A closely related fish, the striped red mullet or surmullet (M. cephalus), is caught abundantly about the British Islands and along the continental coast, and is seen sparingly in the local markets. By some naturalists these mullets are thought to be only the females of the Mediterranean species. A smaller form of the same species is frequently taken on the eastern coast of the United States. Another genus (Mullolides) is represented in the Gulf of California by a single species.

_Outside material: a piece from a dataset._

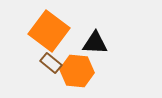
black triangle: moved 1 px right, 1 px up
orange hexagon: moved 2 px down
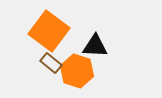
black triangle: moved 3 px down
orange hexagon: rotated 12 degrees clockwise
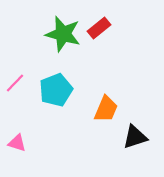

(2) The gray mullets are a group of spiny-rayed marine fishes forming a family (Mugilidæ) of the suborder Percesoces, allied to the silversides and barracudas. They are oblong fishes of moderate size, without a lateral line, very numerous in species common in all warm parts of the world, and often appearing in vast schools, so that they may be captured by wholesale in large nets. Though the flesh is not so good as that of the red mullets it is nutritions, and many species are economically important. These mullets arc short-finned, small-mouthed, bottom-feeding fishes, subsisting chiefly upon the little animals or organic matter found in sand and mud; and they have a special straining apparatus in the pharynx for the purpose of preventing objects of too large size from entering the stomach, or foreign substances getting into the gill-chamber; after grinding a mouthful between the pharyngeal bones (for teeth are absent or feeble) the mineral matter is rejected. Another peculiarity of the mullets is to be found in the structure of the œsophagus and stomach, the former being lined with long thread-like papillæ, while the latter has its second portion furnished with muscular walls like the gizzard of a bird, but not divided. The common species is the striped or liza (Mugil cephalus) which seems to be almost cosmopolitan, as it is known not only on both Atlantic shores but abundantly from California to Chile. It is one to two feet long, dark bluish above, sides silvery, with conspicuous dark stripes along each row of scales. A smaller, more thoroughly marine species, dark olive and without streaks, is the white mullet or liza blanca (M. Curema), numerous on both American coasts. Several other species are taken in the Gulf of Mexico and southward, one of which (M. gyrans) has the curious habit of swimming round and round at the surface in schools, and is called whirligig mullet.
(3) In the Mississippi Valley, several suckers (q.v.) of the family Catostomidæ are called mullets in reference to their mullet-like appearance and behavior.
Consult Günther, ‘Study of Fishes’ (1880); Goode, ‘Fishery Industries,’ sec. 1 (1883); ‘American Fishes’ (1888); Jordan and Evermann, ‘American Food and Game Fishes’ (1902).